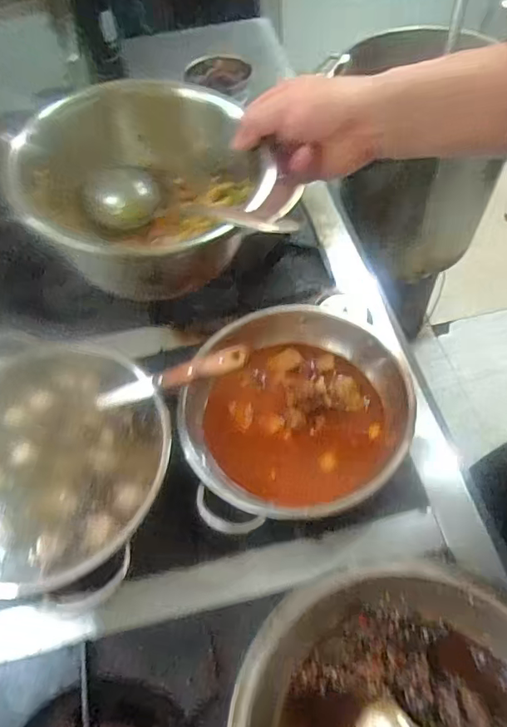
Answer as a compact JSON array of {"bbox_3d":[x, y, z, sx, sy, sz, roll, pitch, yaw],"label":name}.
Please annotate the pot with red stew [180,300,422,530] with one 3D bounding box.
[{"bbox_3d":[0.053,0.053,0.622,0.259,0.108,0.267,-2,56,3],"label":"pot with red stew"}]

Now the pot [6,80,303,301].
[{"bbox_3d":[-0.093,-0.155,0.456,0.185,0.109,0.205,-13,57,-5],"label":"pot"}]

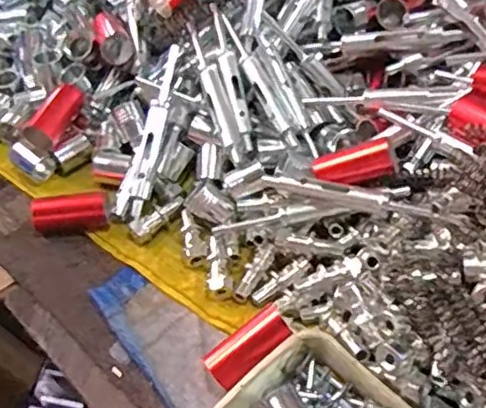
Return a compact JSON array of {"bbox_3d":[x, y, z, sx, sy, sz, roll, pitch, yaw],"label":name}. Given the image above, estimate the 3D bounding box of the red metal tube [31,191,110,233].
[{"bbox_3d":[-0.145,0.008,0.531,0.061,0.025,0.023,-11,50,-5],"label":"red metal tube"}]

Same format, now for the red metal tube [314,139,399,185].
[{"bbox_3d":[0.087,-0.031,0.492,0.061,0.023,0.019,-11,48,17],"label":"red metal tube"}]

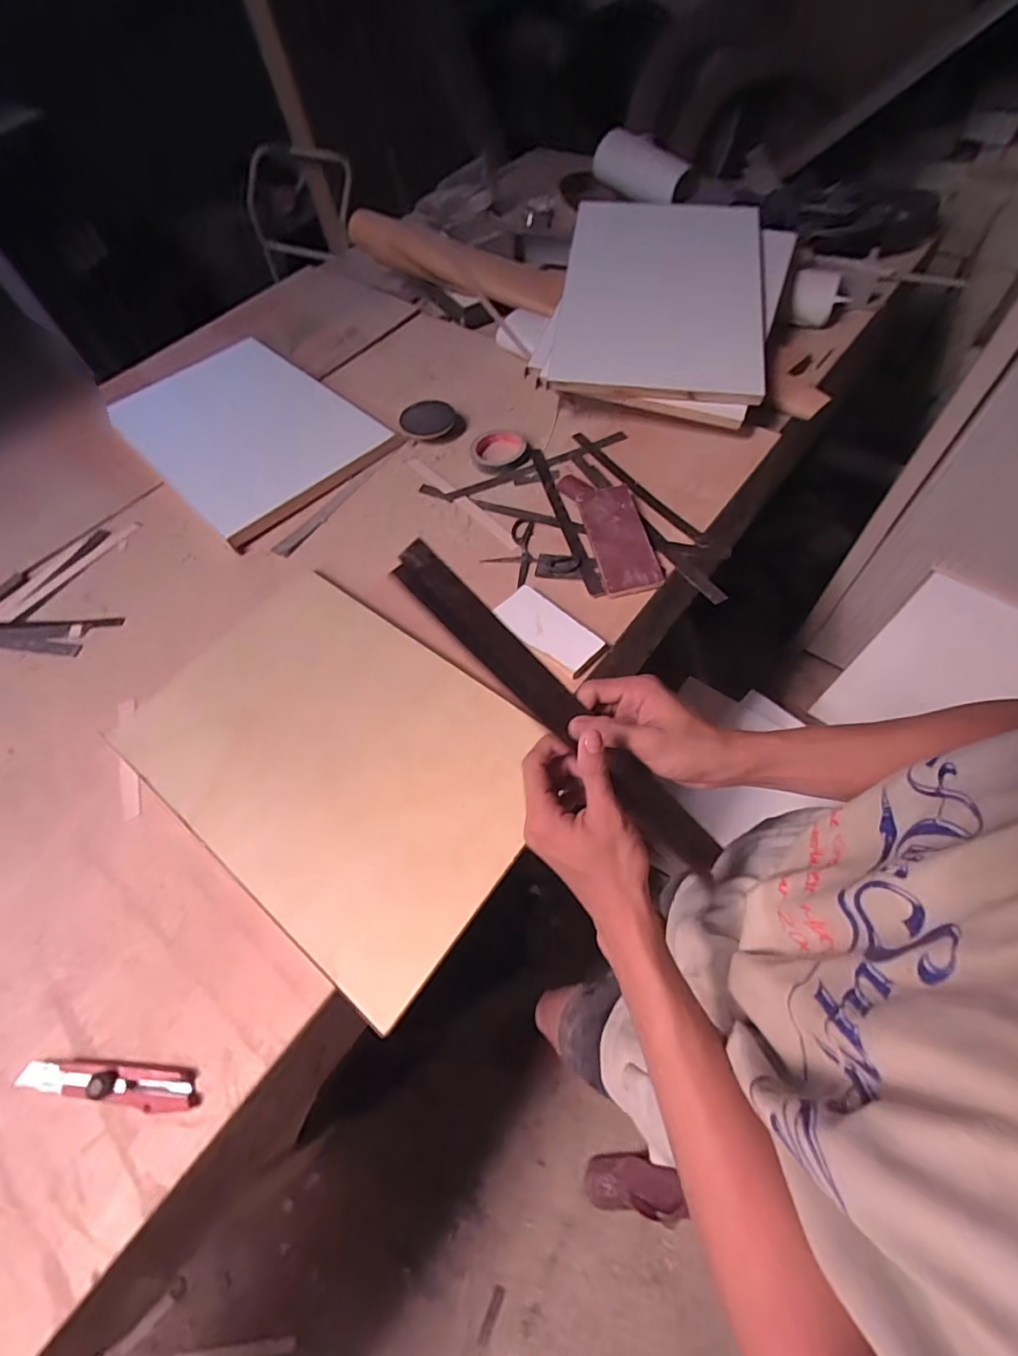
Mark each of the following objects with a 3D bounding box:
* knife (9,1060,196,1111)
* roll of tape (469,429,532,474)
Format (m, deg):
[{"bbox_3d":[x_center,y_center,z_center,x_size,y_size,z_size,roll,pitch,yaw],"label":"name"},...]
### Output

• • • • • • •

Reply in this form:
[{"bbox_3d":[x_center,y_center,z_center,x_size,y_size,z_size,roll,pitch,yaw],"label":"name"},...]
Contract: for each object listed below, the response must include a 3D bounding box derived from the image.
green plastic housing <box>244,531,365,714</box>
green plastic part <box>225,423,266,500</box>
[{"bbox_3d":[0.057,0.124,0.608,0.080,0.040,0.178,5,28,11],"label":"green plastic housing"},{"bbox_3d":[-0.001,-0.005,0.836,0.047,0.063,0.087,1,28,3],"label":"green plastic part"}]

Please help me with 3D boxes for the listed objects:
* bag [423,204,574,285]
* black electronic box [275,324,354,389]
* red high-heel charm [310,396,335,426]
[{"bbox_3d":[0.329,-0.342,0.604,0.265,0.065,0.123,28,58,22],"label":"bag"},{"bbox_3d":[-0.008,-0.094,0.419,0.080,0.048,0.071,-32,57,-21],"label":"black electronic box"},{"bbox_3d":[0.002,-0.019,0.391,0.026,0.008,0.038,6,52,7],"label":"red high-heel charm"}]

• • • • • • •

Description of the task:
Take every line from the data that includes the word "each".

Response area:
Mark each of the following objects with a 3D bounding box:
Contract: for each object listed below, the response must include a 3D bounding box derived from the image.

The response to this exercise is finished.